RBI projects economic growth at 7.3% for 2023-24, surpassing earlier estimates. The current year’s recovery is significant, especially considering the decline in agricultural production due to poor rains caused by El Nino. Manufacturing and services sectors have thrived, compensating for the agricultural shortfall. The growth has been criticized for benefiting only the rich, but indicators such as rising car sales and FMCGs suggest a positive trend for the middle class and rural poor.
Our economy is experiencing an unexpected boom. RBI has just projected economic growth in 2023-24 at 7.3%, against 6.5% estimated earlier. This comes on top of 7.2% achieved the previous year. Last year’s surge could be dismissed as a mere recovery from two terrible Covid years, what cynics would call a dead-cat bounce. But the current year’s recovery cannot be so dismissed.
Besides, it has taken place in a year when agricultural production has fallen because of poor rains caused by El Nino. Manufacturing and services have boomed, more than making up for the agricultural shortfall. Optimists will soon start saying that India is once again becoming a miracle economy, defined as averaging 7% growth for a decade.
Many analysts complain that faster growth has benefited only the rich and not the poor, in what is graphically called a ‘K-shaped’ recovery from Covid. We do not have enough data on consumption, to be sure. But many critics cite the stagnation in two-wheeler sales even as auto sales have picked up.
I am astonished at this line of thought. The bulk of cars are bought by the middle-classes, not by the very rich. Yes, premium car sales are up. But overall car sales indicate a rising middle class too. The alleged K-shaped recovery suggests no change at all for the middle classes, and that is plain wrong.
On the other hand, two-wheelers are not bought by the poor, who lack the funds, but by the lower-middle class and rural well-off. The poor walk, or use bicycles. However, bicycle sales are not a good indicator of rural workers’ demand, because so many states give free cycles to schoolchildren, and booming rural bus services have reduced the need for cycles.
A far better indicator is the sale of FMCGs covering everything from biscuits and cosmetics to detergents and tea. FMCG sales have risen significantly in the last two years. For this to happen despite the adverse impact of El Nino on farm production is a positive sign for the rural poor. FMCG buoyancy contradicts the notion of a K-shaped recovery.
Two Covid years and one El Nino year make it difficult to capture the underlying trend. But rural employment has shot up, suggesting that the poor are participating in the post-Covid recovery.

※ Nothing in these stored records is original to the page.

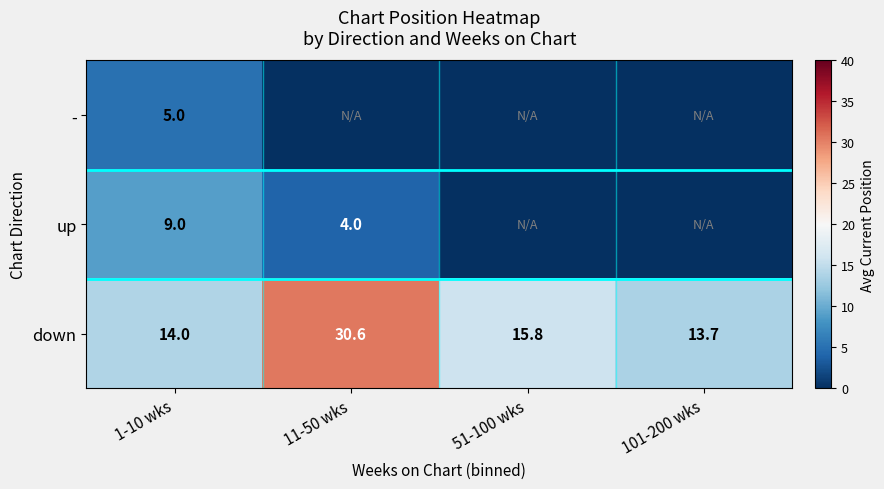

Is it true that down equals 30.6 at 11-50 wks?

True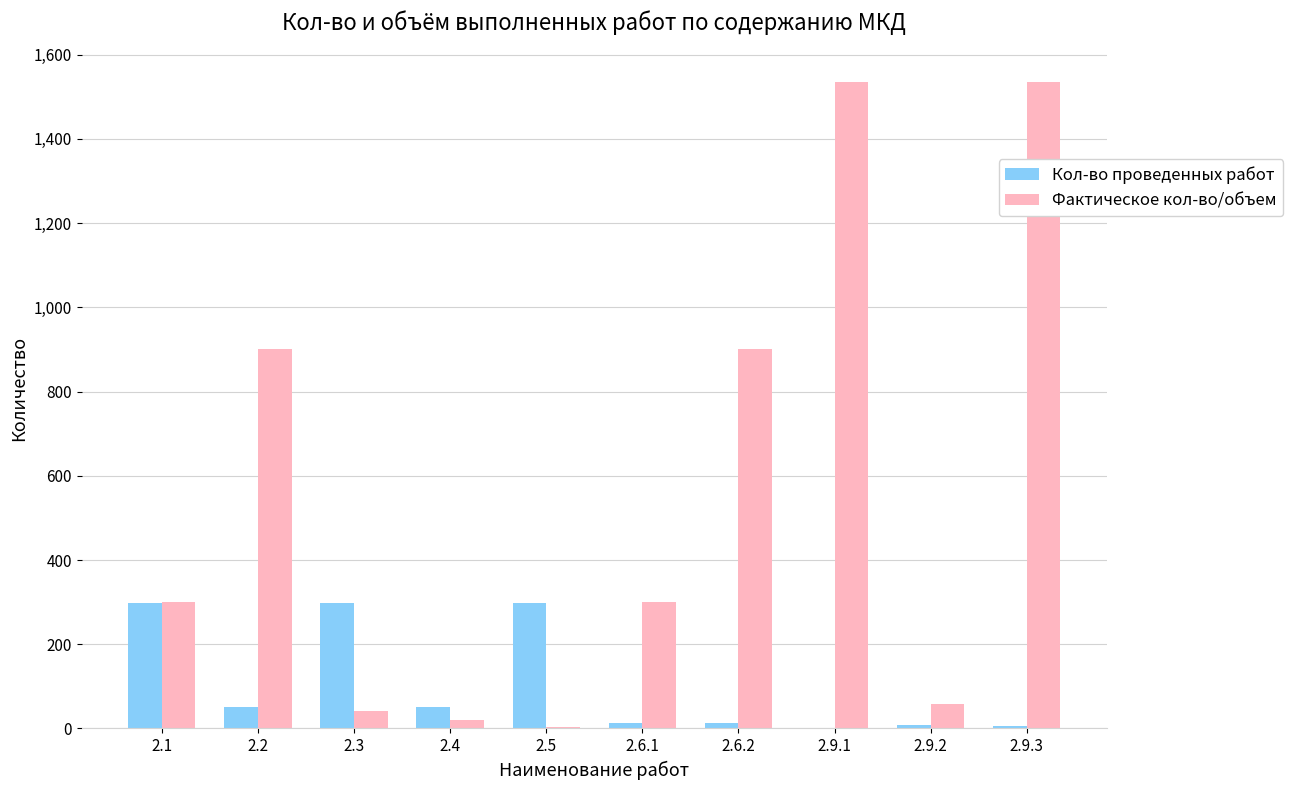

What is the sum of all Кол-во проведенных работ values?

1040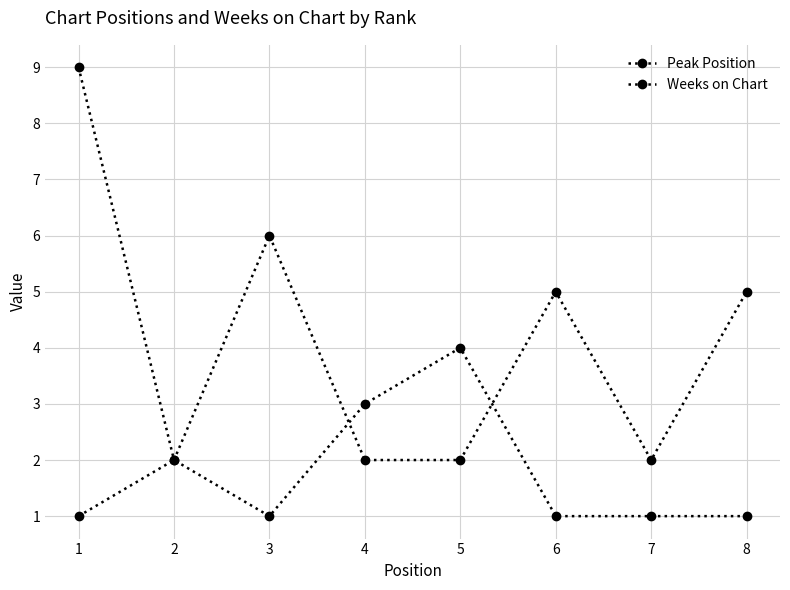

How many distinct data groups are displayed?

2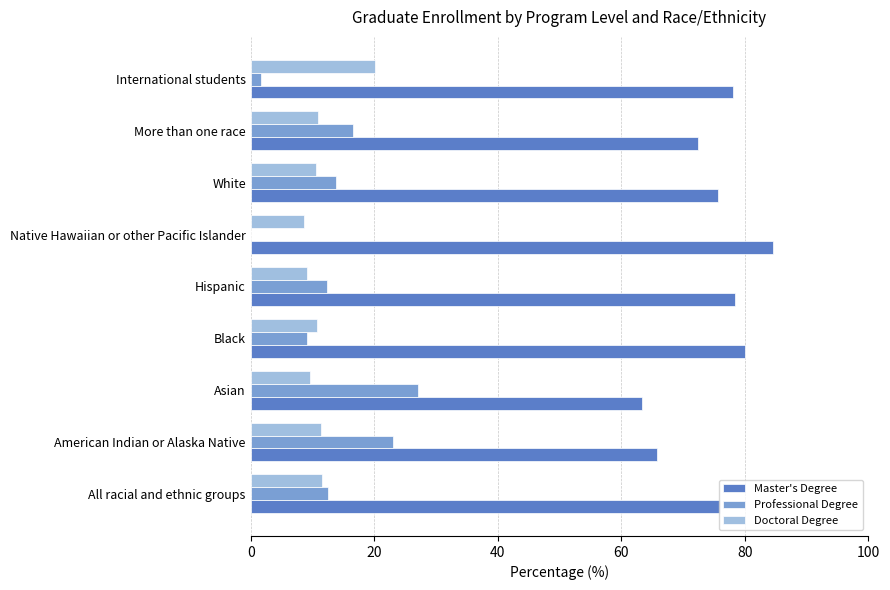

What is the sum of all Master's Degree values?

674.4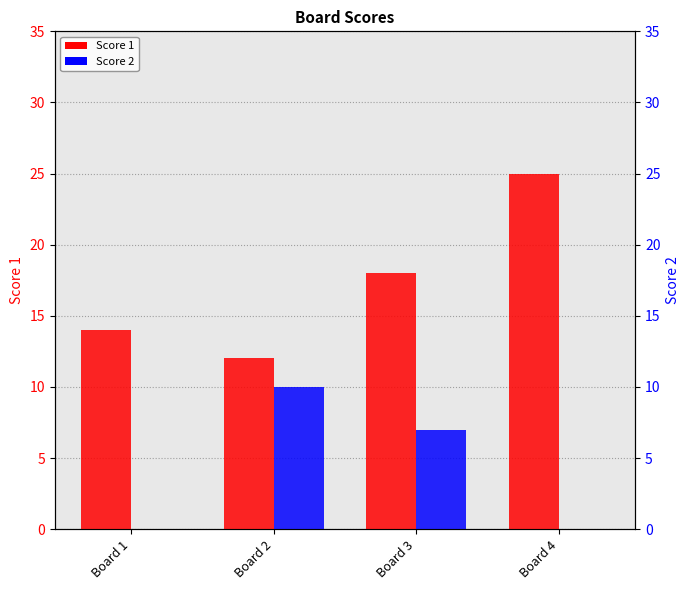

Between Board 2 and Board 4, which is larger?

Board 4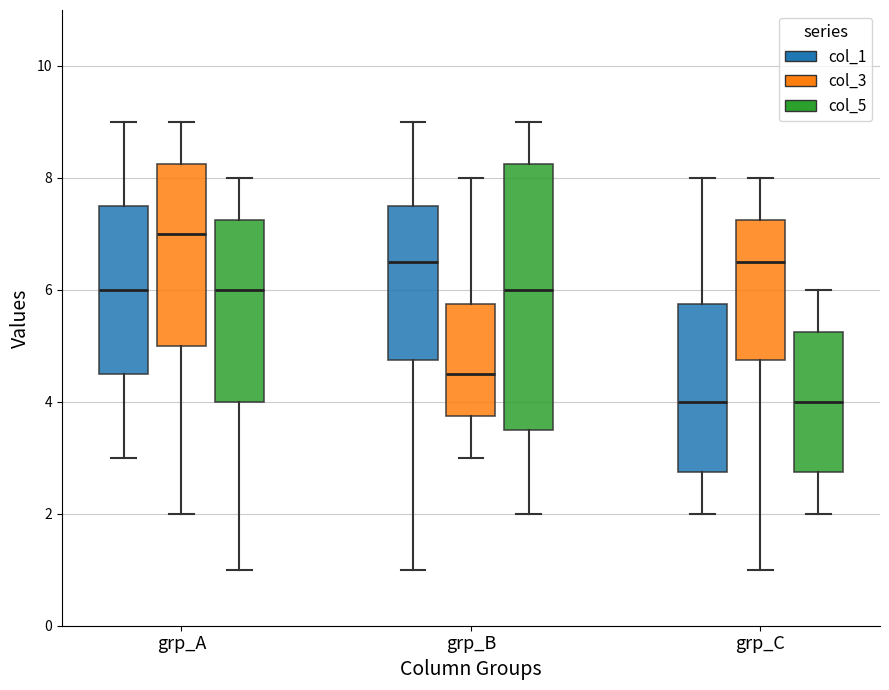

Where does the lower whisker of the box for grp_C (col_1) end on the y-axis? The values are not printed on the chart, so give them approximately, as read against the axis.

2.0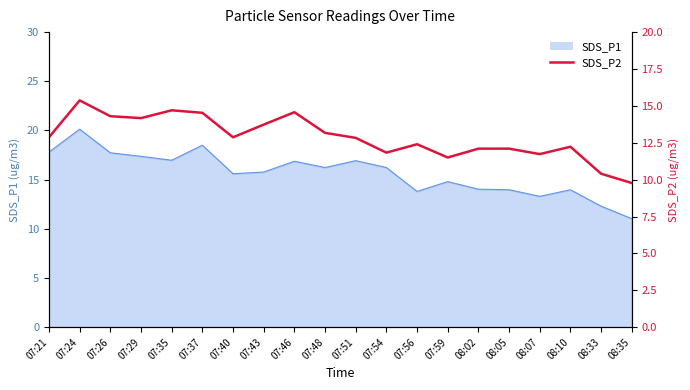

The value at 07:40 is 6.7. True or false?

False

India has long had one of the lowest rates of female participation in the workforce, lower even than in Saudi Arabia. But recent data show a sharp rise in workforce participation of both men and women. In rural areas, between 2017-18 and 2022-23, the male participation rate rose from 72% to 76%. The female rate shot up from 23.7% to 40.7%, an astonishing improvement. Rural unemployment (by the usual status definition) is down for men (from 5.7% to 2.7%) and women (from 3.8% to 1.8%).
So, even if real wages are stagnant, greater participation suggests that total rural wage earnings rose by almost a quarter in five years. The rural poor are also benefiting from remittances sent by family members working in urban areas. Free food grains of 5 kg per family member would have released purchasing power for FMCG purchases. This would have buttressed cash grants for farmers through PM Kisan, Rythu Bandhu (in Telangana) and KALIA (in Odisha).
The earlier fall in female workforce participation in 2001-11 was interpreted by some analysts as lack of work due to mechanisation. But mechanisation has continued. Yet, female participation has now shot up.
So, we have a puzzle. Why did female participation first plunge and then shoot up again? Further research is needed to find out why. What is incontrovertible is that rural wage earnings must have risen significantly because of more days worked, even if the real wage was stagnant.
This contradicts the thesis of a K-shaped recovery. Doubtless, the rich have benefited from a soaring stock market after the Covid crash. Sales of pricey flats and premium cars are booming. But these constitute a tiny slice of the economy, far smaller than FMCG sales.
The economic surge this year has come despite difficult global conditions described by economist Larry Summers as ‘the world is on fire’. He cited adverse conditions like high interest rates, high inflation (which is, however, falling now), neo-protectionism and wars.
India’s neighbours – Pakistan, Sri Lanka and Bangladesh – have all been obliged to go to IMF for emergency loans. They have been burned by the global fire. But India looks fireproof. It is so rock-solid stable that few Indians are even aware of a global crisis.
The economy still has many flaws. School-learning outcomes are abysmal. We have been overtaken in health indicators by even Nepal. And 6 of the 10 most polluted cities in the world are in India.
But the problems do not include a K-shaped recovery. The India Brand Equity Foundation estimates that FMCG sales will grow at a compound rate of 14.5% a year, doubling from $110 billion in 2020 to $220 billion in 2025. If this happens, it will be a remarkable performance in five years marked by two years of Covid and at least one of El Nino.